A lot of that attention went to Tron because 1) he oozed personality and 2) his appearance. Many people pegged him as a white rapper—partially due to the fact that he had the same haircut as Amanda Bynes in She’s the Man—but he’s actually biracial, with a Black dad and a white mom. Tron acknowledges that he got a boost from that phenomenon where white rap fans get googly eyes over any white rapper with the slightest bit of talent. “To some people the appeal is just this Drake Bell-looking dude rapping decently,” he says, name checking the former Nickelodeon star.

But Tron wasn’t just good for a “white rapper,” he was really rapping his ass off. On his best mixtapes, 2019’s Bin Reaper and this summer’s Luka Troncic, he delivers verses with clever punchlines that include extremely specific and nostalgic pop culture references, short vignettes that detail internet scams, flows that make it sound like he’s either just been shot out of a cannon or is bored in the back of a classroom, a sharp ear for funky beats, and a dire commitment to the Detroit rap style.

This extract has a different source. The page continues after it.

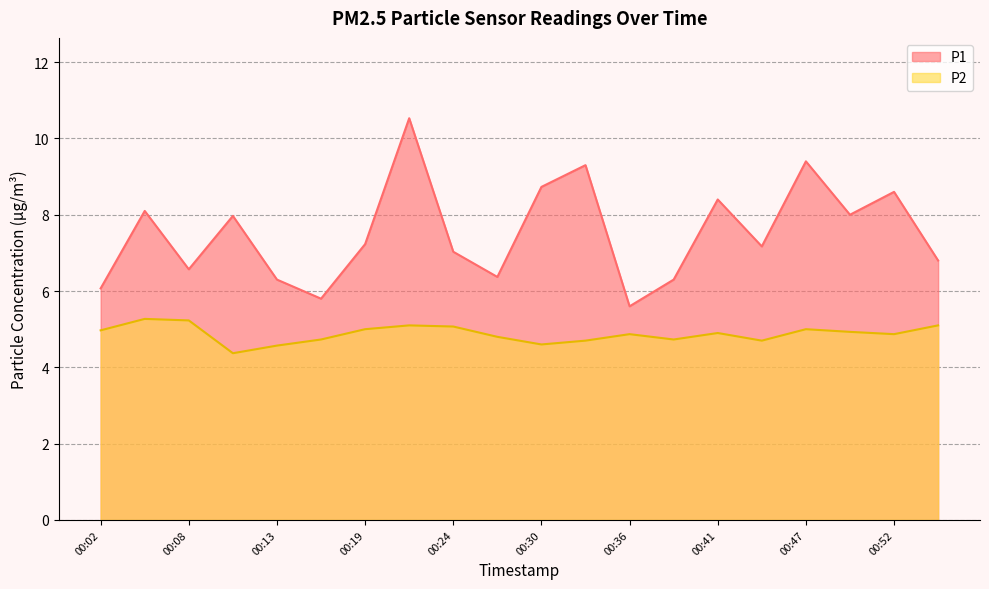

Where is the first local maximum for P2?

00:05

Yet despite his clear abilities, Tron has spent the last two years straddling the line between rapper and meme. This can sometimes put him in an odd position. Insane Clown Posse’s Violent J, who was once friends with Tron’s dad, recently posted a picture of him and Tron with the caption “This kid grew up hangin at my house!” But Tron wasn’t sure if he should share it or not. (For the record, Tron faintly remembers watching Wrestlemania at Violent J’s crib one time but that’s about it.) As funny as the memes and jokes can be, Tron knows that he’s always at risk of them taking on a life of their own. So far he has been able to center the attention on his music through standout verses like his appearance on Lil Yachty’s Michigan Boy Boat along with a relentless approach where he uploads a music video—usually shot in a parking lot, open field, or convenience store—to YouTube almost weekly.